In theory, our system of electing a single representative who amasses a plurality of votes to serve a constituency has many advantages. First, it often rewards a single party with a majority of seats in the legislature, producing stable governments that have a greater chance of implementing their programmatic agenda. Second, first-past-the-post creates incentives for parties to court the “median voter” who reflects the middle of the ideological spectrum, which encourages moderation. Finally, electing a single representative to serve a particular riding creates a strong tie with its constituents, bolstering democratic accountability.

Yet these virtues, which our electoral system often fails to achieve in practice, co-exist alongside significant drawbacks. The political stability enjoyed by majority governments can encourage them to ignore or be less responsive to the preferences, values and interests of citizens who voted for other parties. That is the point of majority rule – winners earn the right to govern. Yet parties that capture less than half the vote clearly do not represent the views of the majority of voters, let alone citizens who did not vote because their ballots may have little impact in uncompetitive ridings. The willingness of our elected leaders to heed this fact, to exercise political self-restraint in pursuing their partisan agendas and tolerate opposing views, has arguably diminished in many democracies in recent years. Small vote swings can lead to massive seat changes and policy lurches over time, hardly a recipe for stability.

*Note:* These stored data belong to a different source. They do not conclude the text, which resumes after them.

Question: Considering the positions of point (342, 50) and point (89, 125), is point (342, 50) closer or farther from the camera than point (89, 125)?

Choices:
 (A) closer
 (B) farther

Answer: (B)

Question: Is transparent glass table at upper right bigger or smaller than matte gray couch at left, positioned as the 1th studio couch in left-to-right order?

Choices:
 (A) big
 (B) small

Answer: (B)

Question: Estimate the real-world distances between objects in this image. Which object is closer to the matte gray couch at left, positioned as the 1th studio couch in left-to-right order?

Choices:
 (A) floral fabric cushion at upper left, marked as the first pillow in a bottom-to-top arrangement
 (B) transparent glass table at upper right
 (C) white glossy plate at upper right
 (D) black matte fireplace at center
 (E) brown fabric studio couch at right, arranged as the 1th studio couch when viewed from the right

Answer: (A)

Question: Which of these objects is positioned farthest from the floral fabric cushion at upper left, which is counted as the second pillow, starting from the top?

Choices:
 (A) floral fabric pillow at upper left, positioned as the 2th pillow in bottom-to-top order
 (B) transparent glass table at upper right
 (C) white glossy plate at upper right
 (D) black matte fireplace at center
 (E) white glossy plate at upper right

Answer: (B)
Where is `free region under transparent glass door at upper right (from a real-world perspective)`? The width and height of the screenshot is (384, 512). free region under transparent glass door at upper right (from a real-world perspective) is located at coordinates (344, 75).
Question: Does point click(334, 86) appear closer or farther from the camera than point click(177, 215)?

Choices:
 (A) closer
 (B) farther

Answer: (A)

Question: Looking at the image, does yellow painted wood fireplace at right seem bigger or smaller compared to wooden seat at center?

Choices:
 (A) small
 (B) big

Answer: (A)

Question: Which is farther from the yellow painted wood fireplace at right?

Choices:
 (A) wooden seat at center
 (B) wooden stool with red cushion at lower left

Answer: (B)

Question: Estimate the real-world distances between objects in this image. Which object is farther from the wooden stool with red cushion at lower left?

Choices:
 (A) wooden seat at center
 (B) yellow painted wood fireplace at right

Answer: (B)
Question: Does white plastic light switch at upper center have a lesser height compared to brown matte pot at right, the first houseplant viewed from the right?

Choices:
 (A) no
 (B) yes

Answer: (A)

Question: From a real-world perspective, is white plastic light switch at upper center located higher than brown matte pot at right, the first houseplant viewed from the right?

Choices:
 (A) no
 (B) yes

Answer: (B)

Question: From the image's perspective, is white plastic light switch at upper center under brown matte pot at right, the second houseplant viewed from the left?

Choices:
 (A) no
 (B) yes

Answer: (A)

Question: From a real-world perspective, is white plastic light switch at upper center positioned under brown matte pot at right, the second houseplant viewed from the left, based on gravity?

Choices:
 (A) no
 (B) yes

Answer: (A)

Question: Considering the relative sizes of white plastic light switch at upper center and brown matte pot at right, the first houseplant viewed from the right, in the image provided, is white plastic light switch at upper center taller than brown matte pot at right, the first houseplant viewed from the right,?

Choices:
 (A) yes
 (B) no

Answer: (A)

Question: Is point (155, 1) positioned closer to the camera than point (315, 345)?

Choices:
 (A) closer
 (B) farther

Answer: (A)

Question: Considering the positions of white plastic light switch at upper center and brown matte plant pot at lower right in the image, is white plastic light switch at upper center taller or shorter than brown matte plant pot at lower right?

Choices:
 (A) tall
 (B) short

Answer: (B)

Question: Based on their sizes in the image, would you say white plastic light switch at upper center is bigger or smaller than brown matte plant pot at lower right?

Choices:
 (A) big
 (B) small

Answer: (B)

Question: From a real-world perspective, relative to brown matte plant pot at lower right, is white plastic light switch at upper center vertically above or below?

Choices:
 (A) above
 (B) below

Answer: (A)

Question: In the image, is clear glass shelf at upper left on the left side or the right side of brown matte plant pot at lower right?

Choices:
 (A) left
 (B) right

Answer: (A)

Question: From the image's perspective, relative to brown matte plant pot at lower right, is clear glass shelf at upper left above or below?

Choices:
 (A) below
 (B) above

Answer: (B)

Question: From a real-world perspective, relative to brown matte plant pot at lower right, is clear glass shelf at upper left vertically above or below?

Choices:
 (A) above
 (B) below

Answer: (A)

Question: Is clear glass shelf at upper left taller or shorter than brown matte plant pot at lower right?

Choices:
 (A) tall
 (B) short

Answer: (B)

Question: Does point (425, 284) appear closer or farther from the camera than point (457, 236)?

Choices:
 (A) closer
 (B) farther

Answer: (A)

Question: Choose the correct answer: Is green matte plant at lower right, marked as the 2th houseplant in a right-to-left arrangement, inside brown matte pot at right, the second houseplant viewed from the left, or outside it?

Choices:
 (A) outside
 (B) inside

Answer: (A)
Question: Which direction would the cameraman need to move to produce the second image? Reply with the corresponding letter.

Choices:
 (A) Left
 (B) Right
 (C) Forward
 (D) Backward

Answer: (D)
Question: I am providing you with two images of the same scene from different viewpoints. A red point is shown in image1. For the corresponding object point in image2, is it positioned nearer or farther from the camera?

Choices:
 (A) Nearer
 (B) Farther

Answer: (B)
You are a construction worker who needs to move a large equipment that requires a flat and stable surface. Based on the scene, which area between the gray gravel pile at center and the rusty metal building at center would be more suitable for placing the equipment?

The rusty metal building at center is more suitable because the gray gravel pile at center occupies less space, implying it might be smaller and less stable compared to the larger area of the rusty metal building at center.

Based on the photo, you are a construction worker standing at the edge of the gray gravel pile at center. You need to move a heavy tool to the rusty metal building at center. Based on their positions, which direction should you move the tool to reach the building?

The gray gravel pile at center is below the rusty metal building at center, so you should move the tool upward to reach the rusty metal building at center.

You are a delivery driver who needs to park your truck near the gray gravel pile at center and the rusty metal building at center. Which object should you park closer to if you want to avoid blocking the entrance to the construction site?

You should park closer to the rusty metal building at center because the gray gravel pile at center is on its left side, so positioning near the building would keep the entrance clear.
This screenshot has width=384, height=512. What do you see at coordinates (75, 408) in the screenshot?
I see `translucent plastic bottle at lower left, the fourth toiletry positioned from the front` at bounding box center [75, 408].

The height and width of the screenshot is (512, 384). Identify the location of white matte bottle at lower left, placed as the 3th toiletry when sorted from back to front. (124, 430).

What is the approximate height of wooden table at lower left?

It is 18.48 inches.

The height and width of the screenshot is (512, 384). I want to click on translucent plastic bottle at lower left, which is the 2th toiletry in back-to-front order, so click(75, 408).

In addition, first-past-the-post does not automatically push aspiring politicians to pivot to the centre of opinion to gain broader electoral support once they have captured their party leadership. A fragmented electoral field with several parties contesting for power, which increasingly describes many established democracies around the world, lowers the threshold for winning. And in many democracies, the centre of gravity has arguably shifted to the right of the ideological spectrum in recent years, pulling nominally centrist parties with it. A mechanical rule that disproportionately rewards and punishes winners and losers in an election often fails to induce political moderation or represent voters’ preferences.

Finally, although the members of our Parliament and provincial parliaments are elected to serve particular constituencies, they are disciplined foot soldiers far more accountable to their parties. In recent years, the vast majority of candidates seeking party nominations in federal elections ran uncontested. Many elected representatives stress in private that robust political debates regularly take place within their party caucuses. Yet citizens would be hard pressed to know given how easily most of them submit to their party whip. Public dissent is rare for anyone who seeks greater political influence or a cabinet appointment.

The shortcomings of first-past-the-post increasingly apply to Canada. Our democracy already concentrates political authority to a far greater extent than other Westminster systems, given the disproportionate power of the prime minister, provincial premiers and respective party leaders.

Suffice to say, electoral systems based on proportional representation have their own limitations. Backroom intrigues and internal hierarchies can determine who is selected to represent the party in the legislature (yet this clearly happens in our system too). Fractured electoral verdicts frequently compel parties to stitch together ruling coalitions capable of winning a numerical majority that may not have campaigned together. And proportional representation is not a simple antidote to the erosion of democratic norms, institutions and practices. Many countries that use proportional representation electoral systems, from France and Italy to Sweden and Germany, have witnessed growing social polarization that reflects and fuels the rise of far right parties that threaten minority rights.

But the fact that we describe a first-past-the-post electoral system as winner-takes-all underscores its majoritarian character. In an era of growing executive overreach, social discontent and ideological polarization, where many citizens feel their votes do not count in the end, political majoritarianism poses a genuine hazard for our democracies. We should take it seriously.